== ABOUT THIS TASK ==
The required output is the lines below from the line containing "of connecting steps" to the line containing "minute or less", inclusive, retyped exactly. No other lines belong in it.

== DATA TO PROCESS ==
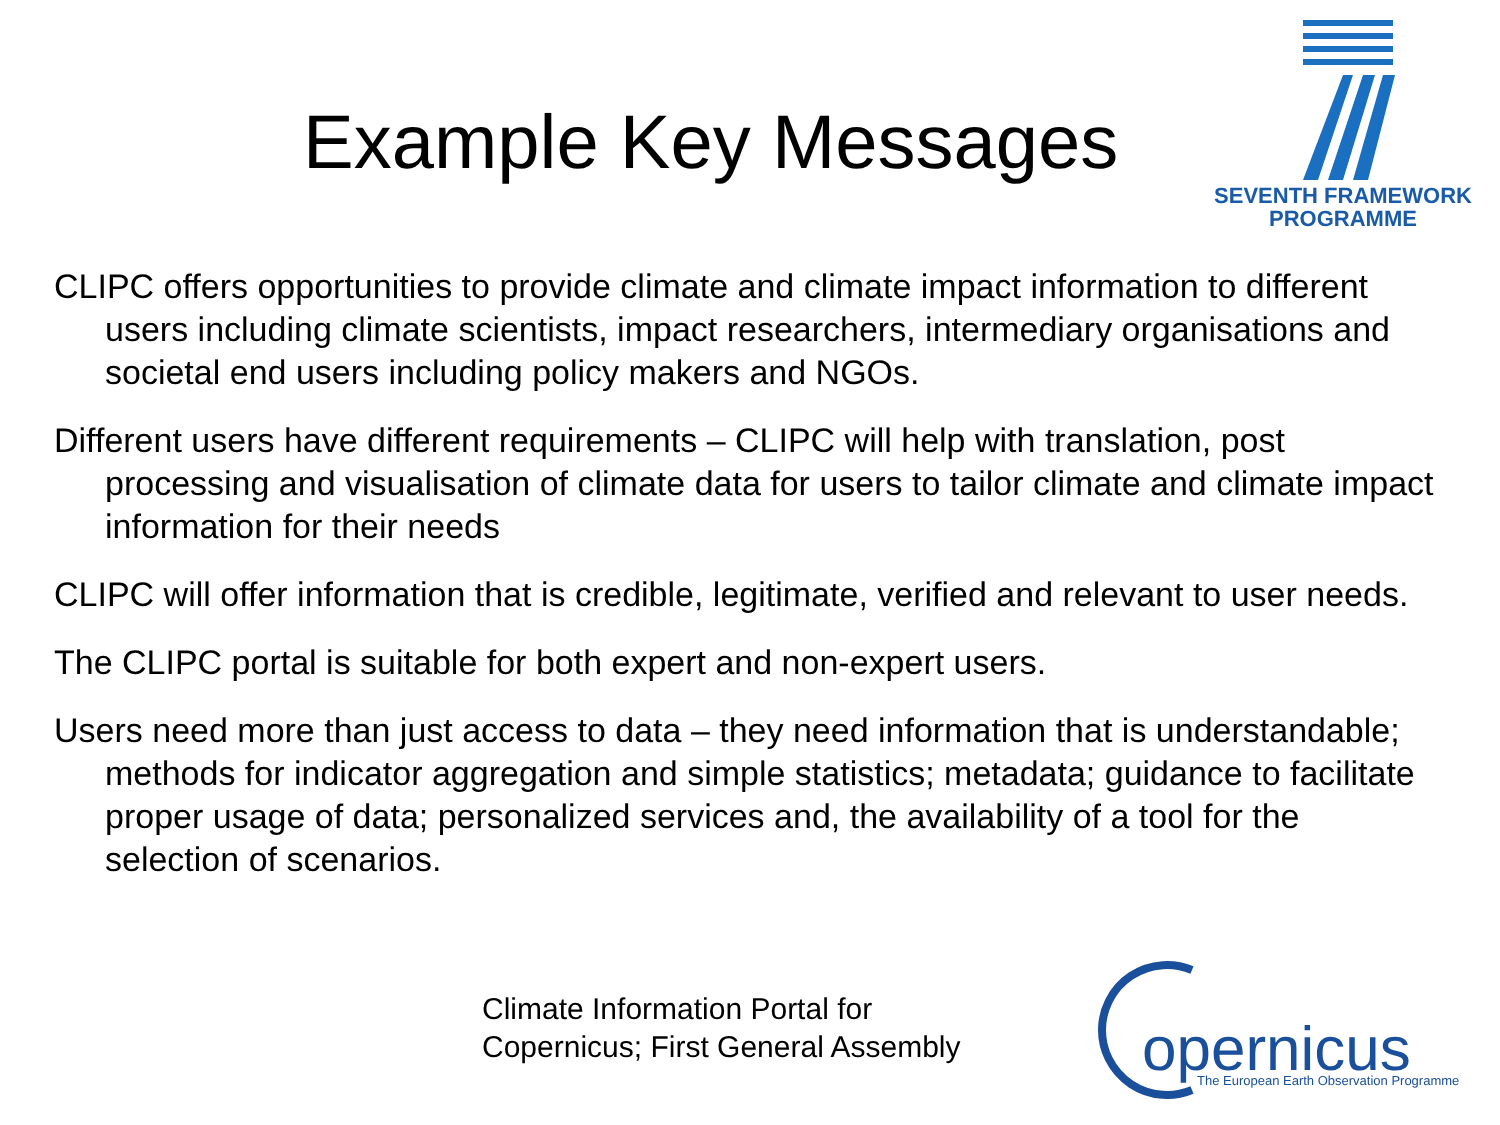Example Key Messages
SEVENTH FRAMEWORK
PROGRAMME
CLIPC offers opportunities to provide climate and climate impact information to different users including climate scientists, impact researchers, intermediary organisations and societal end users including policy makers and NGOs.
Different users have different requirements – CLIPC will help with translation, post processing and visualisation of climate data for users to tailor climate and climate impact information for their needs
CLIPC will offer information that is credible, legitimate, verified and relevant to user needs.
The CLIPC portal is suitable for both expert and non-expert users.
Users need more than just access to data – they need information that is understandable; methods for indicator aggregation and simple statistics; metadata; guidance to facilitate proper usage of data; personalized services and, the availability of a tool for the selection of scenarios.
Climate Information Portal for
Copernicus; First General Assembly
opernicus
The European Earth Observation Programme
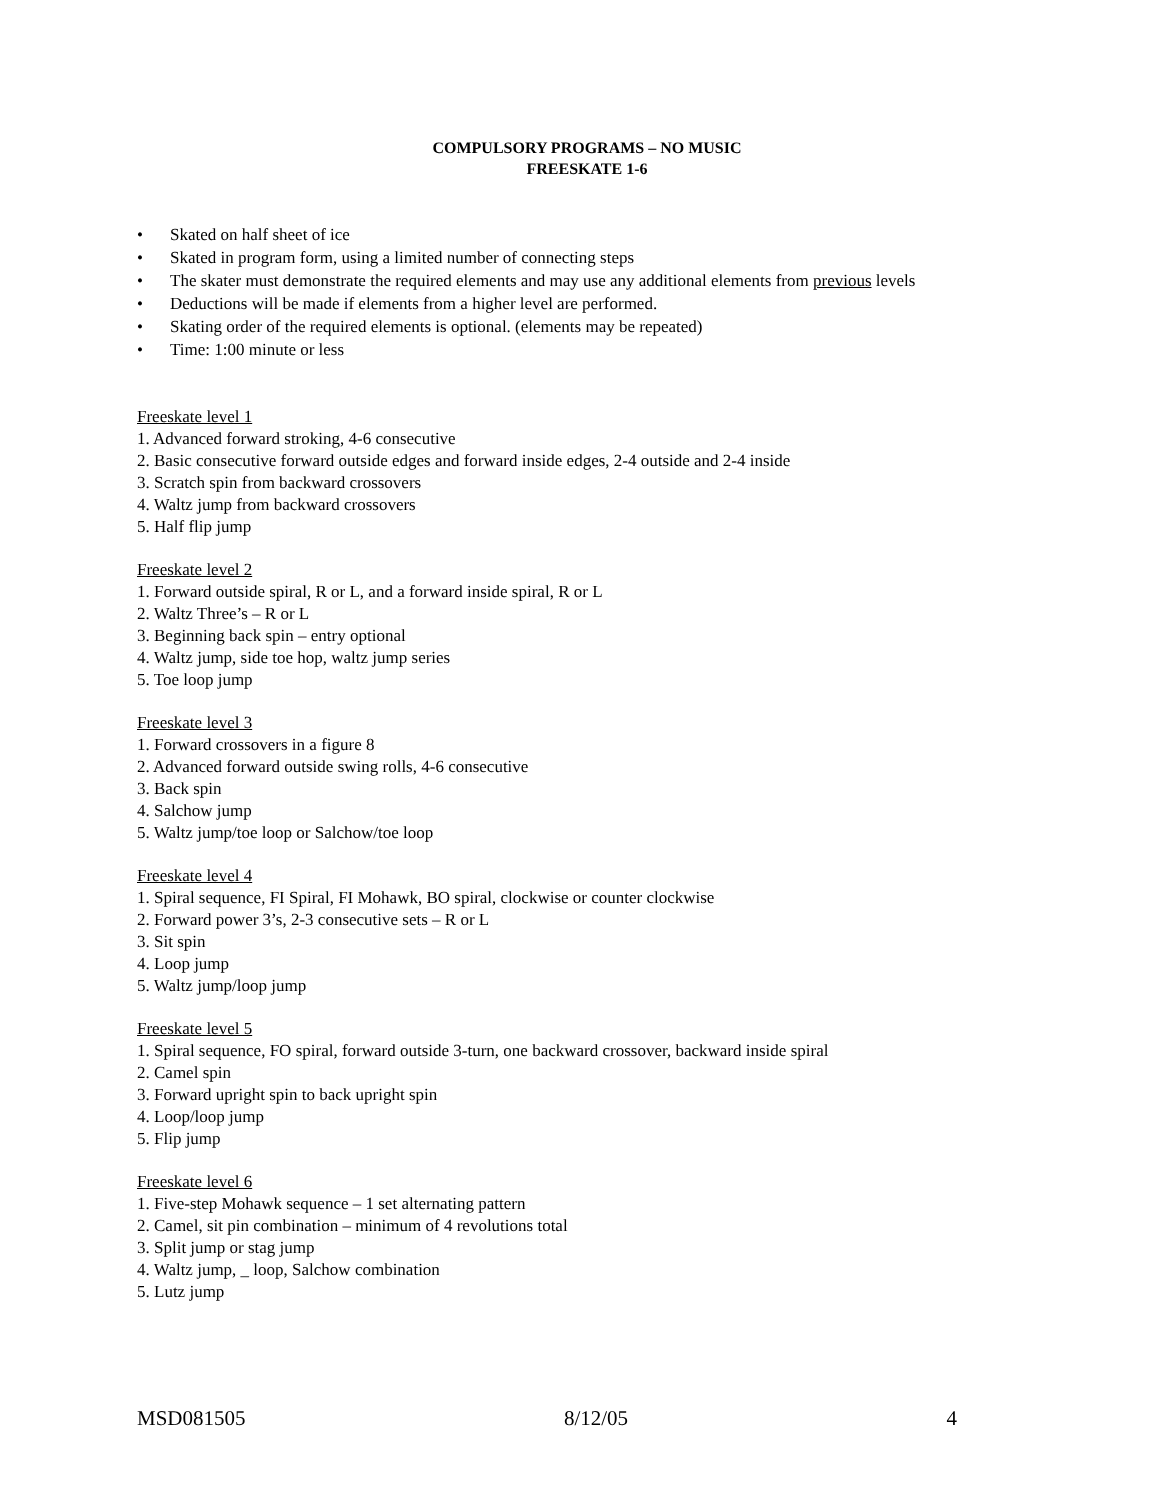COMPULSORY PROGRAMS – NO MUSIC
FREESKATE 1-6
• Skated on half sheet of ice
• Skated in program form, using a limited number of connecting steps
• The skater must demonstrate the required elements and may use any additional elements from previous levels
• Deductions will be made if elements from a higher level are performed.
• Skating order of the required elements is optional. (elements may be repeated)
• Time: 1:00 minute or less
Freeskate level 1
1. Advanced forward stroking, 4-6 consecutive
2. Basic consecutive forward outside edges and forward inside edges, 2-4 outside and 2-4 inside
3. Scratch spin from backward crossovers
4. Waltz jump from backward crossovers
5. Half flip jump
Freeskate level 2
1. Forward outside spiral, R or L, and a forward inside spiral, R or L
2. Waltz Three’s – R or L
3. Beginning back spin – entry optional
4. Waltz jump, side toe hop, waltz jump series
5. Toe loop jump
Freeskate level 3
1. Forward crossovers in a figure 8
2. Advanced forward outside swing rolls, 4-6 consecutive
3. Back spin
4. Salchow jump
5. Waltz jump/toe loop or Salchow/toe loop
Freeskate level 4
1. Spiral sequence, FI Spiral, FI Mohawk, BO spiral, clockwise or counter clockwise
2. Forward power 3’s, 2-3 consecutive sets – R or L
3. Sit spin
4. Loop jump
5. Waltz jump/loop jump
Freeskate level 5
1. Spiral sequence, FO spiral, forward outside 3-turn, one backward crossover, backward inside spiral
2. Camel spin
3. Forward upright spin to back upright spin
4. Loop/loop jump
5. Flip jump
Freeskate level 6
1. Five-step Mohawk sequence – 1 set alternating pattern
2. Camel, sit pin combination – minimum of 4 revolutions total
3. Split jump or stag jump
4. Waltz jump, _ loop, Salchow combination
5. Lutz jump
MSD081505 8/12/05 4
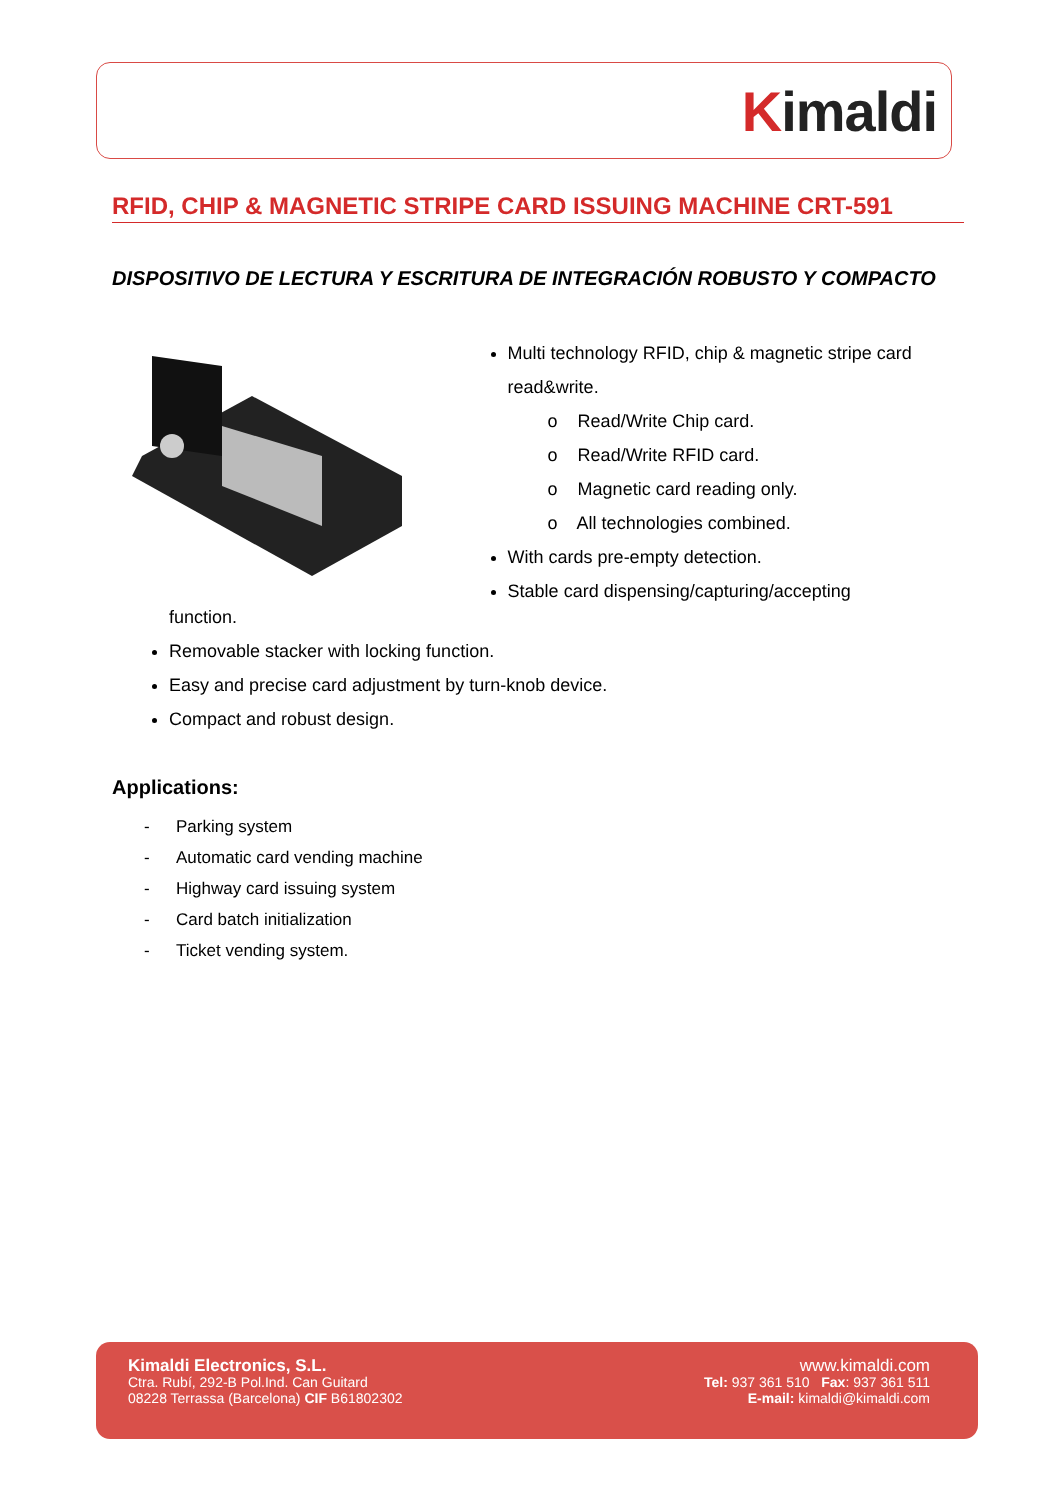Kimaldi
RFID, CHIP & MAGNETIC STRIPE CARD ISSUING MACHINE CRT-591
DISPOSITIVO DE LECTURA Y ESCRITURA DE INTEGRACIÓN ROBUSTO Y COMPACTO
Multi technology RFID, chip & magnetic stripe card read&write.
o Read/Write Chip card.
o Read/Write RFID card.
o Magnetic card reading only.
o All technologies combined.
With cards pre-empty detection.
Stable card dispensing/capturing/accepting
function.
Removable stacker with locking function.
Easy and precise card adjustment by turn-knob device.
Compact and robust design.
Applications:
- Parking system
- Automatic card vending machine
- Highway card issuing system
- Card batch initialization
- Ticket vending system.
Kimaldi Electronics, S.L.
Ctra. Rubí, 292-B Pol.Ind. Can Guitard
08228 Terrassa (Barcelona) CIF B61802302
www.kimaldi.com
Tel: 937 361 510 Fax: 937 361 511
E-mail: kimaldi@kimaldi.com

== EXERCISE RESULT ==
• Skated in program form, using a limited number of connecting steps
• The skater must demonstrate the required elements and may use any additional elements from previous levels
• Deductions will be made if elements from a higher level are performed.
• Skating order of the required elements is optional. (elements may be repeated)
• Time: 1:00 minute or less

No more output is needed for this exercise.